The other weekend I connected a L2 circuit between two sites. At both ends were Cisco 6500 Catalyst switches running VSS. The interfaces they connected to were configured as L3 and EIGRP was run between the two sites to share routes. But as soon as they were connected the neighbors started flapping.
Troubleshooting started and as always you start at the lowest OSI layer and work up. Bingo! The issue was at Layer 2 as I could see ARP was incomplete on both sides for the neighbor addresses. Checking the MAC address for the interface the L2 circuit was connected to at site A and the MAC address for the interface the L2 circuit was connected to at site B showed the same MAC. How could this happen?
As mentioned in the first sentence both ends had a Cisco 6500 Catalyst switches running VSS. One of the first things you do when configuring VSS so set the switch virtual domain ID. Cisco recommend that you enable virtual MAC addresses (mac-address use-virtual) under the switch virtual domain. I’ll explain why Cisco recommend this option. When when the first switch comes up, VSS uses the MAC address pool from that member and uses that pool across all L3 interfaces. This MAC address pool is maintained by VSS when one (and only one) switch is reloaded. But if the entire VSS is reloaded and the other switch happens to come up first the MAC address pool will change. This shouldn’t be a huge deal but if there are any other devices out there that are ignoring gratuitous ARP they will require manual intervention to get them working which will cause further service disruption.
Hence Cisco recommend using mac-address use-virtual under the switch virtual domain ID. This ensures the same MAC address pool is used at all times. No exceptions. But the switch virtual domain ID is significant in determining the virtual MAC address pool. It’s used in the formula to calculate this pool. As per the Cisco documentation:
The MAC address range reserved for the VSS is derived from a reserved pool of addresses with the domain ID encoded in the leading 6 bits of the last octet and trailing 2 bits of the previous octet of the mac-address. The last two bits of the first octet is allocated for protocol mac-address which is derived by adding the protocol ID (0 to 3) to the router MAC address.
When I checked both switches I found they both had a switch virtual domain ID of 10. Therefore the virtual MAC address on the L3 interfaces were both 0008.e3ff.fc28. We can use the formula to check this:
6th octet (28) to binary: 00101000
Remove trailing 2 bits: 001010
001010 (bin) to decimal: 10
But what are the options for fixing the problem where the MAC addresses are the same on both sides?
- On one side, under the L3 interface use mac-address H.H.H.H
- Change the switch virtual domain ID on one VSS – Possible to do but requires a complete outage as a VSS reload is required.
- Remove mac-address use-virtual from the switch virtual domain ID – Not recommended as discussed previously.
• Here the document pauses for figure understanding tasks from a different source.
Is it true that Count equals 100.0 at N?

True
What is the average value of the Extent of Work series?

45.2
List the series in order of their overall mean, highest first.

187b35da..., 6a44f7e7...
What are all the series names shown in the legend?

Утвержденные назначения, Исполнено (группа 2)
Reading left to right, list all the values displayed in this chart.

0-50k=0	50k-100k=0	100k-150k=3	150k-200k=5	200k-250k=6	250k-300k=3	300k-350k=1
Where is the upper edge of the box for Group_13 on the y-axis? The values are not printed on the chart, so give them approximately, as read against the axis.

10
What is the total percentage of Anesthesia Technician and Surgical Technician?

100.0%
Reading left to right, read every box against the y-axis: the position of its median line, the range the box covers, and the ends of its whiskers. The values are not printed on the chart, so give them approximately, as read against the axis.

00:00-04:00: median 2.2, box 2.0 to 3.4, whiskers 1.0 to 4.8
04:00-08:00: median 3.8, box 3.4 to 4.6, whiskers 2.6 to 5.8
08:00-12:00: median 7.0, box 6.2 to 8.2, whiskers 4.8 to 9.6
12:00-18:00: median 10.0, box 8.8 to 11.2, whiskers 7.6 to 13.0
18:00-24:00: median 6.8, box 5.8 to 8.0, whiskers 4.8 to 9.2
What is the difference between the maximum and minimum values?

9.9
Option 1 seems like the most viable option but how do you guarantee the MAC address you manually assign is unique? Will there be issues in the future? If we pick an arbitrary number between 1 and 255 (switch virtual domain ?) we can then use the formula to calculate a “safe” MAC address as long as no one in the future connects a VSS with this arbitrary number as the switch virtual domain ID. I decided to choose 99.
Virtual MAC address with domain ID 10: 0008.e3ff.fc28
Last two octets (fc28) hex to binary: 1111110000101000
99 (dec) to binary: 01100011
Insert 01100011 after leading 6 bits and before trailing 2 bits: 1111110110001100
1111110110001100 (bin) to hex: fd8c
Hence if a switch virtual domain ID of 99 was used the virtual MAC address assigned to a L3 interface would be 0008.e3ff.fd8c.
interface gi2/2/2 mac-address 0008.e3ff.fd8c
Problem solved. It was just unfortunate that the switch virtual domain ID happened to be the same. No one ever saw the two sites needing to be connected this way. If you’re deploying VSS in your organisation, work smart and use unique switch virtual domain IDs everywhere. If you happen to connect to a 3rd party first check if they’re using VSS and if they are, check what they have as their switch virtual domain ID. If there’s a conflict someone will need to manually set a MAC address on an interface.
I’ve been through this problem for the last day and I couldn’t find any configuration issue.
Then I’ve seen your post and since I’ve changed the virtual domain ID, everything works find.
Thanks a lot!
We are also facing same problem, will work on the solution:1 provided above as taking downtime is not possible.
This post is very helpful to us.
I tried to implement the Option 1 – “On one side, under the L3 interface use mac-address H.H.H.H” but this did not solved my problem. Can you please help me in this?